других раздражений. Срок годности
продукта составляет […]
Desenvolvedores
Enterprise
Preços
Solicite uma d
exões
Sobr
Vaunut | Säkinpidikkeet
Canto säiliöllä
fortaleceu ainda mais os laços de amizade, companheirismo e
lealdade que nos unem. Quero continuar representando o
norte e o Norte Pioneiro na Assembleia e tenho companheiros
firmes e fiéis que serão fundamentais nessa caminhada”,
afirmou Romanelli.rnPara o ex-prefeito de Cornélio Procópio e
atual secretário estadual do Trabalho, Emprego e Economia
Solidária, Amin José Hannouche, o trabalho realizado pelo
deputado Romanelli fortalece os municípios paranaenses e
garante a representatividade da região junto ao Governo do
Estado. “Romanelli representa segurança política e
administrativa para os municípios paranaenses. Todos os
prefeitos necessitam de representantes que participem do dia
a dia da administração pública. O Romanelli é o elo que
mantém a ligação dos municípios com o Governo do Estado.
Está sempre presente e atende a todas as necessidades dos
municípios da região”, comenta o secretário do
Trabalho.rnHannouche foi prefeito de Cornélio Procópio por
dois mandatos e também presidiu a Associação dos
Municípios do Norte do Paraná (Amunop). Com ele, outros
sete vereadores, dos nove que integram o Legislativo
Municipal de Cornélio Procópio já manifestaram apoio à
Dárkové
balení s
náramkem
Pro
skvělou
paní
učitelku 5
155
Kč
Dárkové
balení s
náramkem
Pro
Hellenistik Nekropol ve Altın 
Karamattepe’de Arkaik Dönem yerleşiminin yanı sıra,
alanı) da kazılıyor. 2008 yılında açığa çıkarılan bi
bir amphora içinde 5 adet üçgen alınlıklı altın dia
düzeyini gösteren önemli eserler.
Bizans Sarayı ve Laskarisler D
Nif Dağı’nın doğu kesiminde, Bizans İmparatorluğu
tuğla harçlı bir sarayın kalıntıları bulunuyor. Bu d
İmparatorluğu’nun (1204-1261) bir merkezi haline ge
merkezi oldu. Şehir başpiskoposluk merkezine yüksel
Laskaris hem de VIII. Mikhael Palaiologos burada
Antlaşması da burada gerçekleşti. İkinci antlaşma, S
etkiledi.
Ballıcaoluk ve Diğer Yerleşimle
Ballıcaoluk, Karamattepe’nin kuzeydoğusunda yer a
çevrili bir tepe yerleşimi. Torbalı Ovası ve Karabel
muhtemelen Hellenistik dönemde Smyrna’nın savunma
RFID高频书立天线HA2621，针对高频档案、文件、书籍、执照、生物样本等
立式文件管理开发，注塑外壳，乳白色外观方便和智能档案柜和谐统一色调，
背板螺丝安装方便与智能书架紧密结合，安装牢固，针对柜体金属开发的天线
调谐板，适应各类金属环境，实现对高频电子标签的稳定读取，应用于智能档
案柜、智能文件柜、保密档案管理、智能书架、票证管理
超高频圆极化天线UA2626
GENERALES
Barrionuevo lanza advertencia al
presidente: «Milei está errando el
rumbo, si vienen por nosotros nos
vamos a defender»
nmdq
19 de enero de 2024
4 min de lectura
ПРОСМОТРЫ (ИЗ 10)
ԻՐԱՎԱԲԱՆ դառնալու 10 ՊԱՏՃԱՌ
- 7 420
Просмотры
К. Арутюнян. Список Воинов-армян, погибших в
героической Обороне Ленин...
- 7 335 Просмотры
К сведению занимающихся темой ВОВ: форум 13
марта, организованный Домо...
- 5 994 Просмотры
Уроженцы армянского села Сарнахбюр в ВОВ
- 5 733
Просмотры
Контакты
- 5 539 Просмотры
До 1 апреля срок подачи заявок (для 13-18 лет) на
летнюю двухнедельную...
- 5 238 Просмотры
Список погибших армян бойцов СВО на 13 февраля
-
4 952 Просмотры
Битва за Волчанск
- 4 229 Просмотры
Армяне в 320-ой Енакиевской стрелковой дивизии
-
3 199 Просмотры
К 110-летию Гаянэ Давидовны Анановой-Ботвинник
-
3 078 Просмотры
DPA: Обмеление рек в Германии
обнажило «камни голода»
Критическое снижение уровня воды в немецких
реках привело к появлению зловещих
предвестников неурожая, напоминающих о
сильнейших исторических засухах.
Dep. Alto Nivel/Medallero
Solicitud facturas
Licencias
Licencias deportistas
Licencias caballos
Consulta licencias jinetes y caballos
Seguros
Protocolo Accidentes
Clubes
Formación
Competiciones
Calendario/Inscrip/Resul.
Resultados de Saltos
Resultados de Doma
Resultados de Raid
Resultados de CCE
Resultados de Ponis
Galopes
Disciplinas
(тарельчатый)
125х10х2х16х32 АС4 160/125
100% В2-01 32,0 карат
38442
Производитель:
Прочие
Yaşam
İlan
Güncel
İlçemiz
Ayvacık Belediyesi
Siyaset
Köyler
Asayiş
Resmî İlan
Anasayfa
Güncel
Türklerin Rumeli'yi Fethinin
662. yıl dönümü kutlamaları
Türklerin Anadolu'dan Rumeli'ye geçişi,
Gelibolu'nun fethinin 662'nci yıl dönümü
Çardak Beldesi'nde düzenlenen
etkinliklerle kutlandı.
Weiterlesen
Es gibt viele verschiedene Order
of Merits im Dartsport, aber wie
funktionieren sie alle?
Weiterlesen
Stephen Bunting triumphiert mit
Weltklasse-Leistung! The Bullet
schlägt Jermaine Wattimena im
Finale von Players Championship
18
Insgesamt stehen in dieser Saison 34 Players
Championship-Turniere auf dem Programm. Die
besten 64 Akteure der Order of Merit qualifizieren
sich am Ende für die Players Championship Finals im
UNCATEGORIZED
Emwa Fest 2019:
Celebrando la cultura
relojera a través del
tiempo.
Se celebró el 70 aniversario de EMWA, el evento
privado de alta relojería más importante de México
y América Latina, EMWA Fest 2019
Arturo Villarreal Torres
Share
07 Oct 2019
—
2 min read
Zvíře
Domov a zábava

○ ○ ○ ○

Work request | Could you rewrite the stretch from the start of the items through the line containing "Trabalho.rnHannouche foi prefeito", with "secretário" replaced by "titular" and everything else left unchanged?

Written solution |
других раздражений. Срок годности
продукта составляет […]
Desenvolvedores
Enterprise
Preços
Solicite uma d
exões
Sobr
Vaunut | Säkinpidikkeet
Canto säiliöllä
fortaleceu ainda mais os laços de amizade, companheirismo e
lealdade que nos unem. Quero continuar representando o
norte e o Norte Pioneiro na Assembleia e tenho companheiros
firmes e fiéis que serão fundamentais nessa caminhada”,
afirmou Romanelli.rnPara o ex-prefeito de Cornélio Procópio e
atual titular estadual do Trabalho, Emprego e Economia
Solidária, Amin José Hannouche, o trabalho realizado pelo
deputado Romanelli fortalece os municípios paranaenses e
garante a representatividade da região junto ao Governo do
Estado. “Romanelli representa segurança política e
administrativa para os municípios paranaenses. Todos os
prefeitos necessitam de representantes que participem do dia
a dia da administração pública. O Romanelli é o elo que
mantém a ligação dos municípios com o Governo do Estado.
Está sempre presente e atende a todas as necessidades dos
municípios da região”, comenta o titular do
Trabalho.rnHannouche foi prefeito de Cornélio Procópio por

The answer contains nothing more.